The ABA’s decision to make law students pay for rules it requires those students learn to enter the practice of law may pale in comparison with the manner in which the ABA has altered its rules of ethics in the past 30 years. The Code of Professional Responsibility(adopted by the ABA in 1969 effective 1970) had a number of defects, but it was the last great hope for the profession to mold itself as a public profession. (I wrote about this in American Legal Ethics in an Age of Anxiety, 40 St. Mary’s L.J. 343 (2008).) The Code was readily adopted by states as law, often with few if any amendments. It created a three-tiered ethical system, consisting of Disciplinary Rules, a floor below which the lawyer was subject to discipline, Ethical Considerations, policies and ideas to mull over in determining what action to take, and nine Canons, general maxims regarding ethical lawyering.

The Model Rules were both a more prosaic and radical (its supporters claimed a more grown-up, modern, realistic set of rules) effort. It was prosaic in eliminating anything that smacked of idealism; the Model Rules were rules, and only rules. It was radical, for example, in its efforts to strip bare any exceptions to keeping secret client confidences, a step so startling most states rejected it.
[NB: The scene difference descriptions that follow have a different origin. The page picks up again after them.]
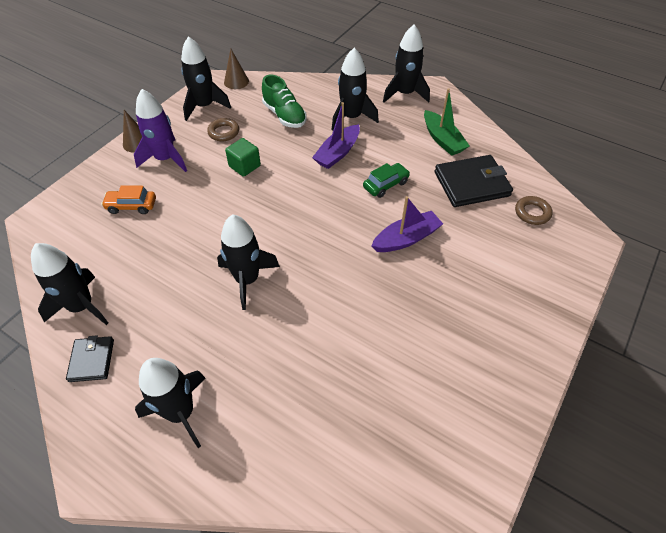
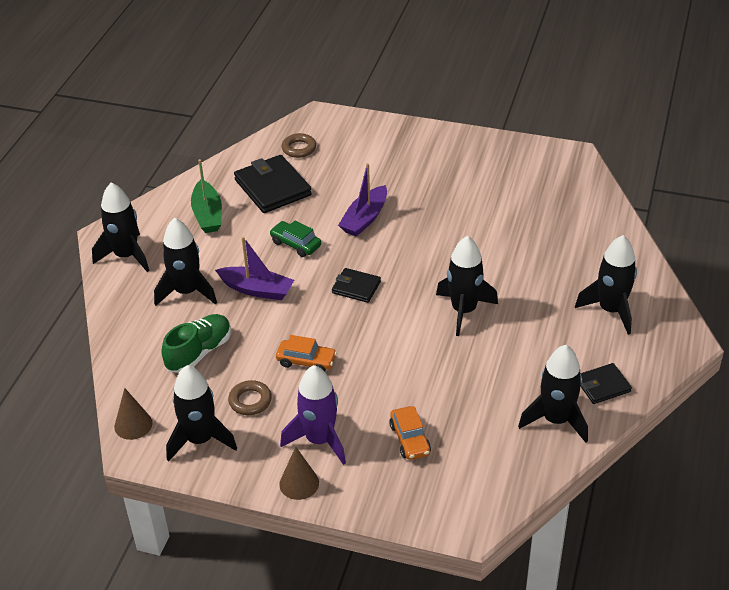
camera: 105 degrees left, 10 degrees down
(244, 166) = (306, 361): green cube -> orange car
(313, 212) = (356, 287): none -> black wallet
(406, 238) = (365, 219): purple boat -> purple boat turned 105 degrees counterclockwise
(442, 140) = (208, 215): green boat -> green boat turned 120 degrees clockwise

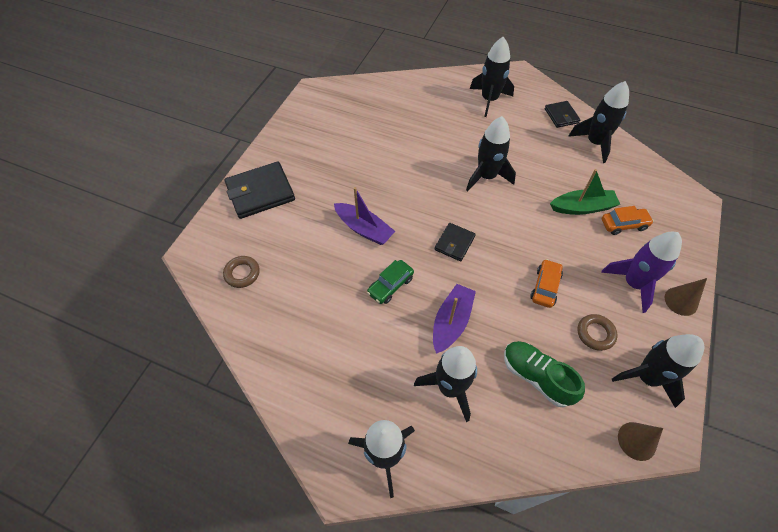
camera: 85 degrees left, 15 degrees up
(208, 215) = (329, 365): green boat -> green boat (582, 207)
(272, 187) = (299, 301): black wallet -> black wallet (260, 192)

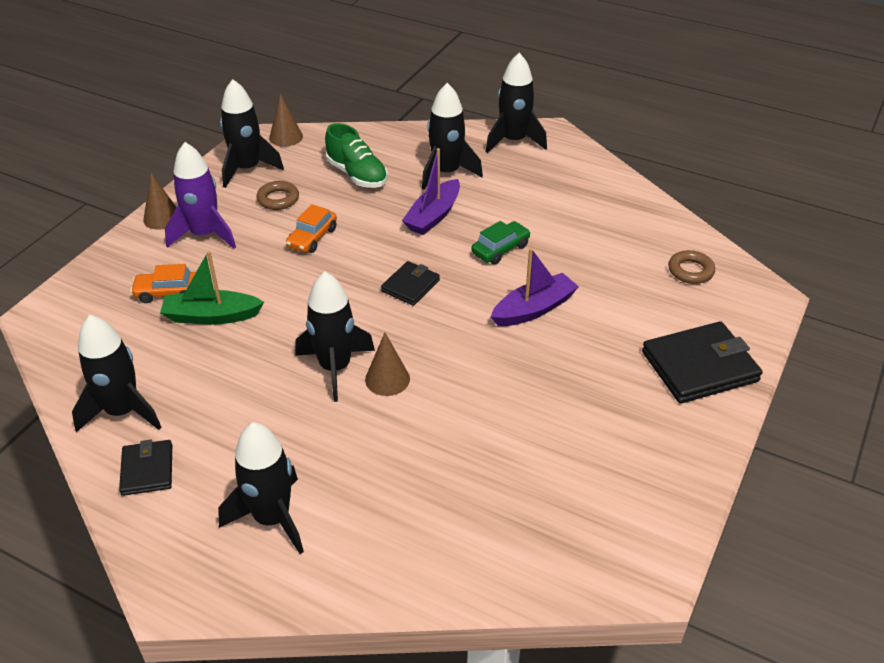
camera: 175 degrees left, 15 degrees down
(364, 229) = (534, 309): purple boat -> purple boat turned 105 degrees clockwise
(453, 171) = (387, 379): none -> brown cone

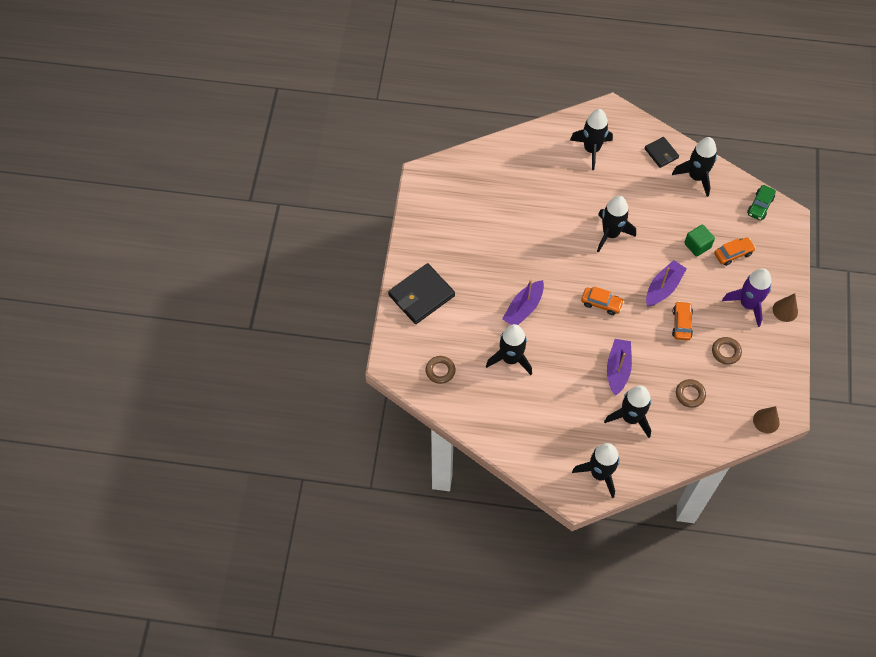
camera: 160 degrees right, 20 degrees up
(211, 316) = (697, 245): green boat -> green cube
(247, 169) = (767, 375): black rocket -> black rocket (510, 358)
(305, 280) = (663, 288): none -> purple boat
(357, 175) = (690, 394): green shoe -> brown ring
(387, 379) = (580, 235): brown cone -> none
(410, 286) = (601, 303): black wallet -> orange car
(500, 249) = (562, 352): green car -> green car (760, 206)

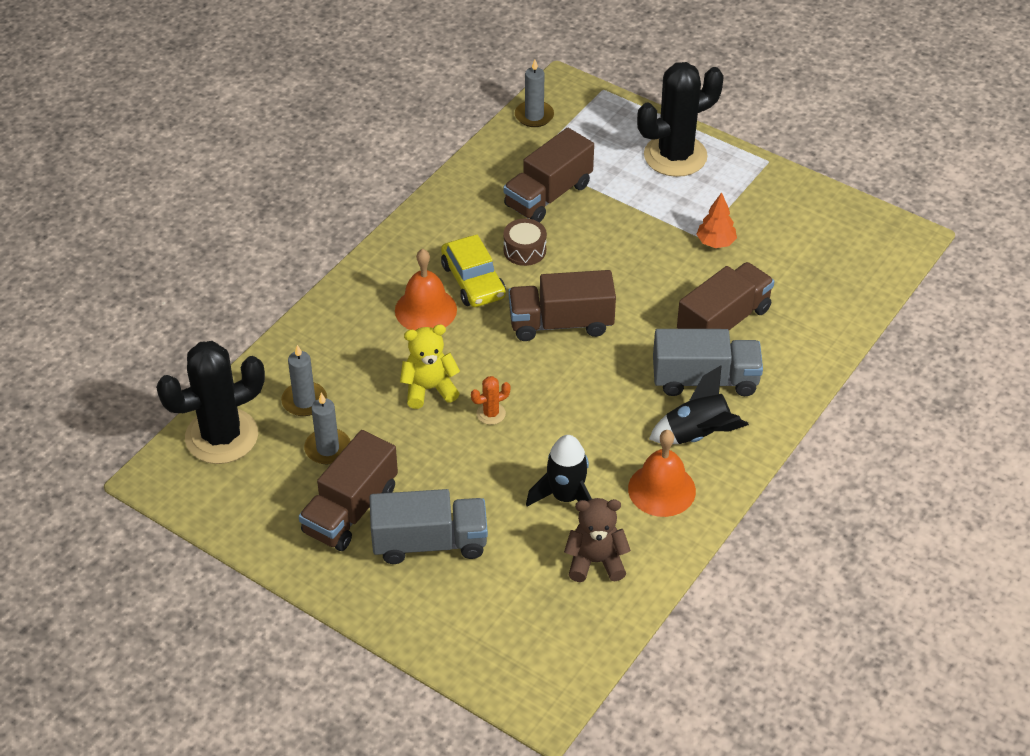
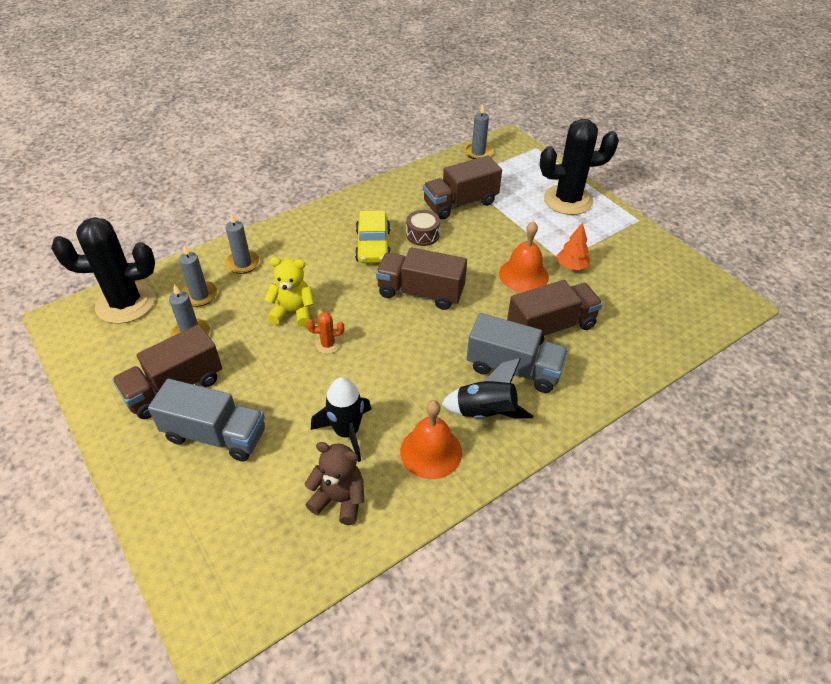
camera: 20 degrees right, 0 degrees up
(329, 348) = (243, 263): none -> grey candle
(425, 310) = (327, 256): orange bell -> orange bell (523, 275)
The ABA’s fall as declarant of legal ethics was made wholly apparent in the aftermath of the Enron implosion in Fall 2001. After rejecting an effort to modify its stance on when lawyers could disclose client confidences in August 2001, Enron fell, and the ABA scrambled desperately to maintain its self-appointed role as guardian of legal ethics rules. I believe the timeline in my article, “Playing Chicken”: An Instant History of the Battle Over Exceptions to Client Confidences, 33 J. Legal Prof. 239 (2009), shows the ABA cynically cowering before Congress and later, when the dust had settled, claiming it was “speaking truth to power” by challenging the actions of Congress over regulation of lawyer ethics after Congress became bored with the issue (that is, once it did “something” by passing Sarbanes-Oxley). What the ABA refused to do before Enron it willingly did after Enron, not because it believed its earlier policy was wrong, but in order to maintain its position as expositor of legal ethics rules. Indeed, the ABA appeared willing to go beyond the demands made by Congress when its hegemony was threatened, only to walk back after the threat from Congress diminished. It showed an ABA concerned with self-preservation and the interests of its members to the exclusion of any public interest.